§ **Text segment**:
++++++++

While the Wyatt Earp: Frontier Marshal was published in 1931 and heralded as a major biography in the reviews of the time, fact is researchers cannot verify most of the information or the lengthy quotes that were supposedly from Earp himself. And yes, there is a reason for that.

What that book accomplished was to cement Wyatt Earp's image as a heroic defender of law and order in the minds of Americans. But even though that was the case, from the beginning there were those who saw the book for what it was -- just a work of fiction, a book filled with lies.

William McLeod Raine, Breakenridge's ghost writer was one of the most vocal critics of Lake's work. He was very open about his contempt for Lake's version of how things were in the Old West. Author Floyd Benjamin Streeter openly challenged some of the claims. He did like what Earp supposedly said about the cattle towns of Kansas.

In 1932, Frank C. Lockwood published his history of Arizona in which he called Wyatt Earp a "very crafty and suave dissimulator." Eugene Cunningham, Western novelist and author of Triggernometry: A Gallery of Gunfighters, also took Earp's book to task regarding supposed "facts" of what took place. I found his book very interesting.

Cowboy author Eugene Manlove Rhodes, and journalist Anton Mazzonovitch, along with a number of Arizona pioneers including people such as Tom Masterson, the brother of Bat Masterson, challenged what Wyatt Earp supposedly stated in Lake's book. Or more accurately, challenged what Stuart Lake said Earp supposedly lived through.

But how much was of Wyatt Earp's biography just Stuart Lake's imagination? Well, most likely most of it. Lake himself confirmed that suspicion when he admitted to making up the quotes attributed to Wyatt Earp.

In fact Burton Rascoe, the biographer of Belle Starr, wrote Lake about his suspicions that he and not Earp was behind the many quotes. Surprising as it might sound, Lake wrote to Rascoe replying that "Earp had been inarticulate." Lake also stated that Earp was not very intelligent in that his "speech, he was at best monosyllabic." In fact, Stuart Lake actually admitted that he felt "journalistically justified in inventing the Earp manuscript." Yes, Lake practiced what we call today, "Fake News."

Stuart Lake admitted to Rascoe that his intent was to find "a method that would stamp mine [his book] as authentic. Possibly it was a form of 'cheating.' But, when I came to the task I decided to [employ] the direct quotation form sufficiently often to achieve my purpose. I've often wondered if I did not overdo in this respect."

Even though Burton Rascoe was told that Wyatt Earp: Frontier Marshal was a fake, he wrote Lake stating, "This book may be faked from beginning to end, but if it is, it is a magnificent job of fakery -- a creative work of first-rate ingenuity, in fact."

Author Frank Waters was actually said to be outraged by Lake's book, especially after he found out the Lake fabricated it from beginning to end.  In 1932, Waters met Alvira Sullivan Earp who was the widow of Virgil Earp. He began a sort of collaboration with her to publish her story.

At the same time, it's said that he also spent six months in Arizona talking with old-timers and poring over the files of the Arizona Pioneers Historical Society. And yes, the more he learned about Wyatt Earp, the more he became convinced that the now famous Wyatt Earp was nothing more than a liar and a crook.

After that, it's said that Waters saw Allie Earp's story as having a bigger purpose of setting the record straight about the Earps. Because of this, he blended her reminiscences with the results of his research. Of course, her story ended up being buried and the bigger story of the Earps took center stage.

++++++++

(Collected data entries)

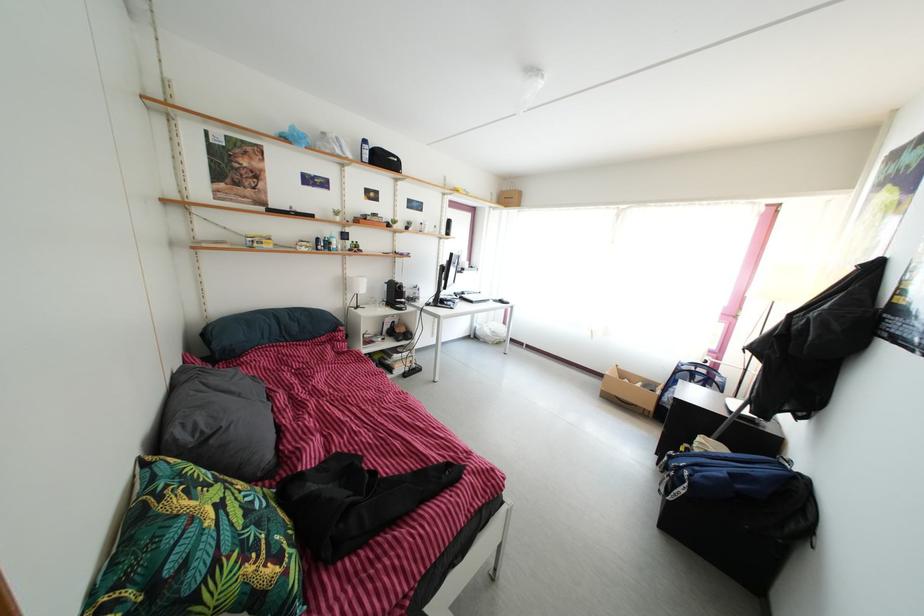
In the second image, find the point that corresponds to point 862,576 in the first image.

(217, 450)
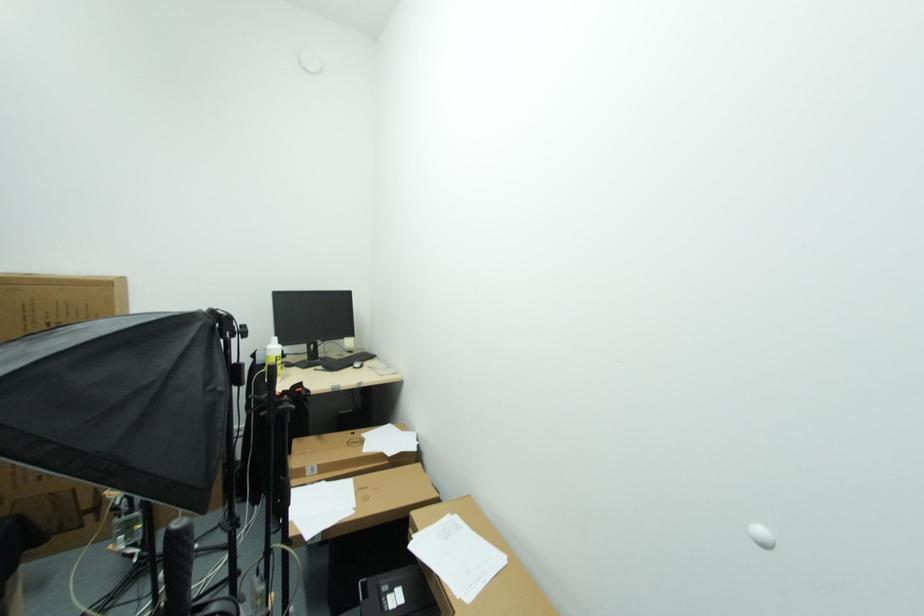
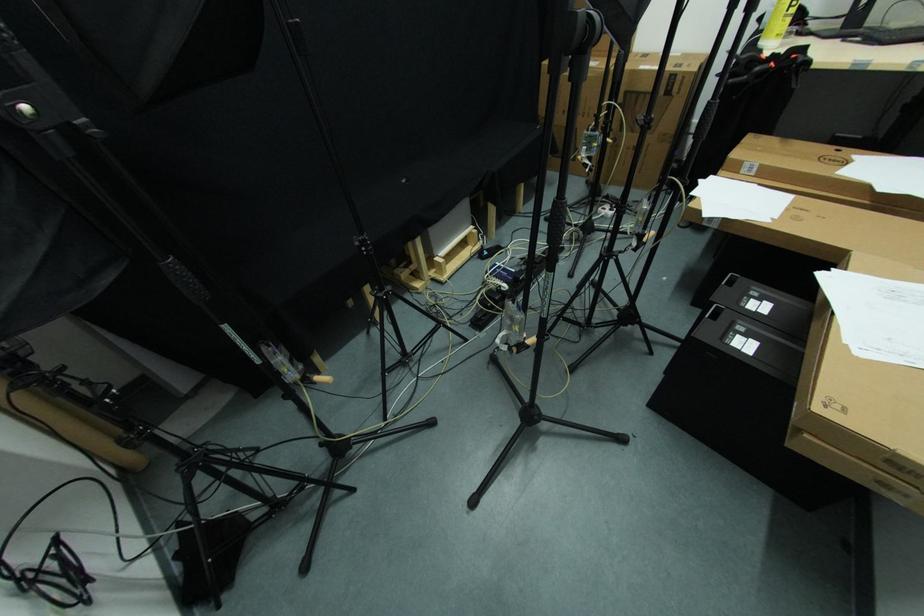
Where in the second image is the point corresponding to (414,541) from the first image?

(830, 273)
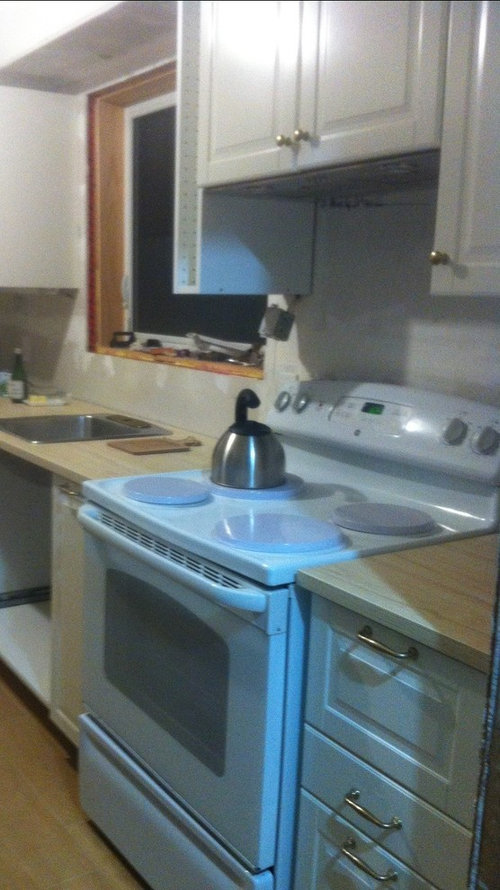
Identify the location of floor. (34, 788).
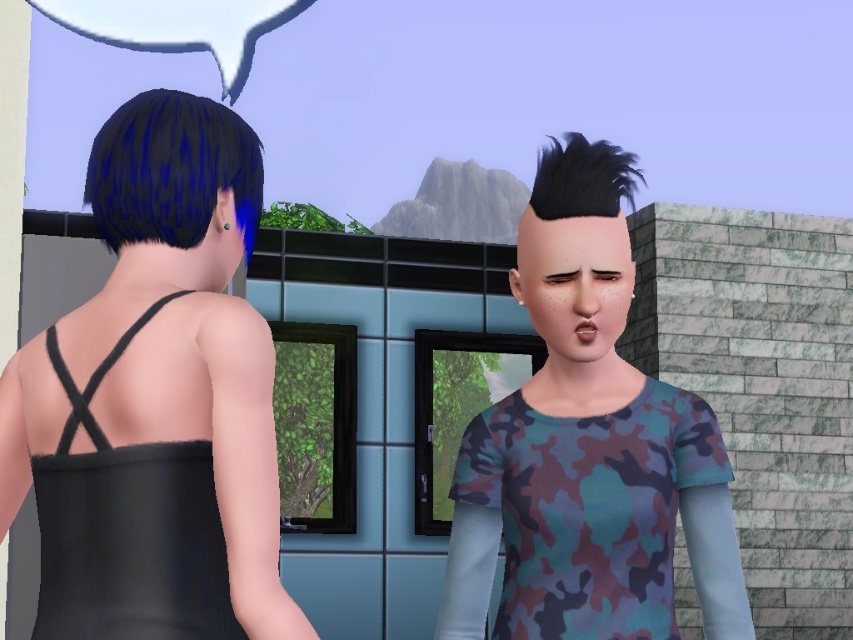
In the scene from the video game, there are two characters and a point marked at coordinates (126, 529). The characters are wearing different clothing. Which character is wearing the black matte dress located at the marked point?

The black matte dress at back is located at point (126, 529), so the character wearing it is the one with short, dark hair styled in a bob cut wearing a black sleeveless top with thin straps.

Consider the image. You are a character in The Sims game and you want to pick up the black matte dress at back. Where should you go to find it?

The black matte dress at back is located at point [126,529], so you should go to that coordinate to pick it up.

You are a photographer positioned at the camera. You want to capture a closeup of the blue shiny hair at back. Given that your camera has a minimum focusing distance of 5 feet, will you be able to achieve this closeup without moving the camera?

The blue shiny hair at back is 8.78 feet away from the camera, which is beyond the minimum focusing distance of 5 feet. Therefore, you can capture the closeup without moving the camera as the distance is sufficient.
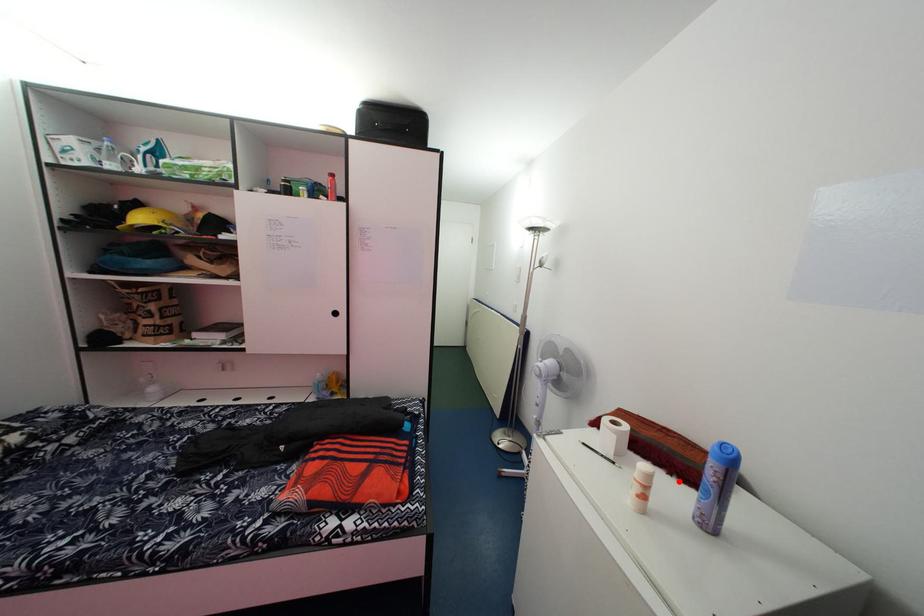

++++++++

§ **Questions**:
(A) According to the passage on Stuart Lake's Wyatt Earp biography, who was Breakenridge's ghost writer?
(B) Duplicate everything in the passage on Stuart Lake's Wyatt Earp biography from "William McLeod Raine, Breakenridge's" down to "towns of Kansas.".
These data were gathered from a separate source.

§ **Problem solutions**:
(A) William McLeod Raine

(B)
William McLeod Raine, Breakenridge's ghost writer was one of the most vocal critics of Lake's work. He was very open about his contempt for Lake's version of how things were in the Old West. Author Floyd Benjamin Streeter openly challenged some of the claims. He did like what Earp supposedly said about the cattle towns of Kansas.